Lehm war der erste Baustoff der Menschheit in Erdgruben, die vor Wind und Wetter schützten. Durch alle Menschenzeiten zieht sich Lehm als Baustoff für Häuser.
Lehm war indogermanisches und keltisches sowie auch römisches, bzw. provinzialrömisches Baumaterial.

Als unter Caesar die Römer durch Gallien bis an den Rhein vorstießen, fanden sie keltische Häuser in Städten, OPPIDÆ, in kleineren Siedlungen und Weilern vor.



Die keltischen Gebäude aus Holzpfosten und Lehmgefachen gebaut, wurden mit römischen Extras modifiziert übernommen und weitergebaut. Caesar spricht von Holz Erde Kastellen.
Die erste Generation römischer Städte, VICI und Weiler wurden in Holz/Erde also Fachwerk gebaut, sowie alle möglichen Gebäudetypen wie Streifenhäuser, VILLÆ oder MANSIONES.
Ausnahmen waren repräsentative Gebäude wie Foren, Tempel oder technische Gebäude, diese wurden in Stein gemauert.





Das deutsche Wort Wand kommt von winden.
Staaken oft aus Eiche wurden in die tragenden Holzbalken mit Abstand gekeilt. Ruten aus Weide oder Haselnuss wurden um die Staaken herumgewunden. Dieses Gitter wurde mit einem aufbereiteten Gemisch aus Lehm und Stroh gefüllt.





Nach einer Trocknungsphase wurde als Abschluß ein weiterer Lehmputz, eine Kalktünche, oder ein Kalkputz aufgetragen.
In manchem Fachwerk wurden großformatige Ziegelplatten an Decken und Wände mit Eisennägeln befestigt um die Wandflächen zu stabilisieren und um einen guten Kalkputzträger zu erhalten.

Die Antiken Völker wie Römer bzw. romanisierte Kelten oder Germanen mochten es gerne bunt.
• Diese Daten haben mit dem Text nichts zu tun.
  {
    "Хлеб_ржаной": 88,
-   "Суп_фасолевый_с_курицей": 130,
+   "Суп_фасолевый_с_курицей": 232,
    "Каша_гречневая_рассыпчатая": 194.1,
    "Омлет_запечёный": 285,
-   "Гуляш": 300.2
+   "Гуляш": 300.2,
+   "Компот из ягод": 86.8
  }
So wurde in mehren Schichten Kalkputz mit verschiedenen Zuschlägen aufgetragen, um eine möglichst glatte Oberfläche zu erhalten. Diese diente dann dem Maler als Malgrund, um mit Pigmenten in Freskotechnik farbige Wandflächen zu gestalten.
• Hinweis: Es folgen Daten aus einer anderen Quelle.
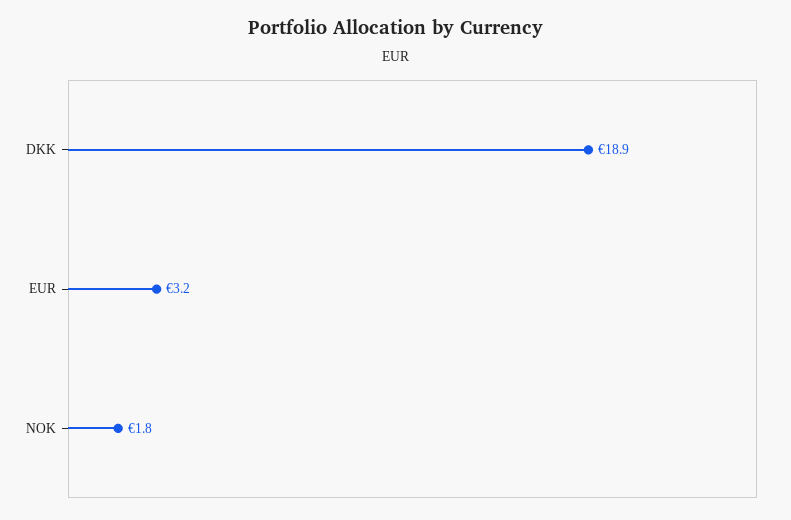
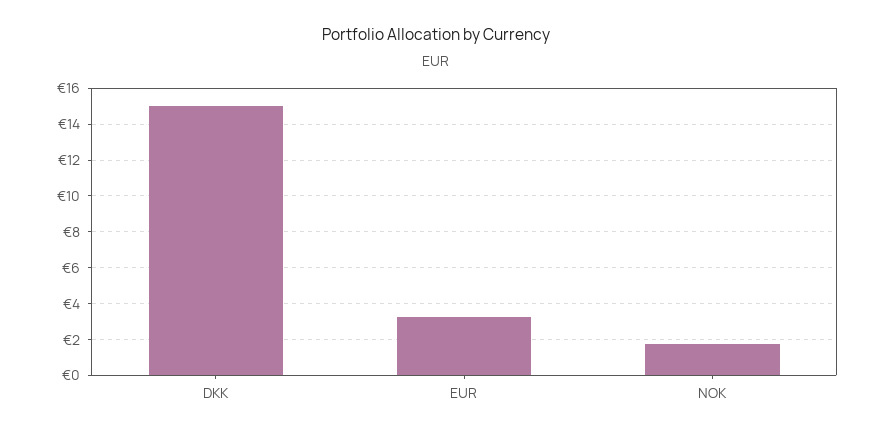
  {
-   "DKK": 18.9,
+   "DKK": 15,
    "EUR": 3.2,
    "NOK": 1.8
  }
Oft wurde einer farbigen Wand der Vorzug gegeben und auf einen festen Boden verzichtet. Statt eines Mosaiks oder plattenbelegten Bodens gab es nur einen gestampften Lehmboden.

Häuser ohne Holz, in gestampftem Lehm waren schon bekannt und wurden in römischer Zeit hergestellt. In Steingebäuden wurden Innenwände mit Stampflehm ausgestattet; falsche Gewölbe wurden mit Holz und Erde gebaut.
Im zweiten Jahrhundert wurden mit aufkommendem Wohlstand viele Lehmgebäude durch Steinbauten ersetzt. Mit dem Niedergang des römischen Reiches im dritten und vierten Jahrhundert verlor sich die Steinbautechnik und der Fachwerkbau gewann an Bedeutung.
Bis in das zwanzigste Jahrhundert war Fachwerk mit regionalen unterschieden die vorherrschende Bauweise. Industrielle Baustoffe haben dann ab dem neunzehnten Jahrhundert das altbewährte Baumaterial verdrängt. Nur bei Materialknappheit nach den Weltkriegen wurde nochmals das Bauen mit Lehm heraufbeschworen. Lehm wird heute in der Denkmalpflege favorisiert und ist unter ökologischen Gesichtspunkten wieder hoch aktuell, da er antiseptisch wirkt, Strahlung absorbiert und ein optimales Raumklima gewährleistet.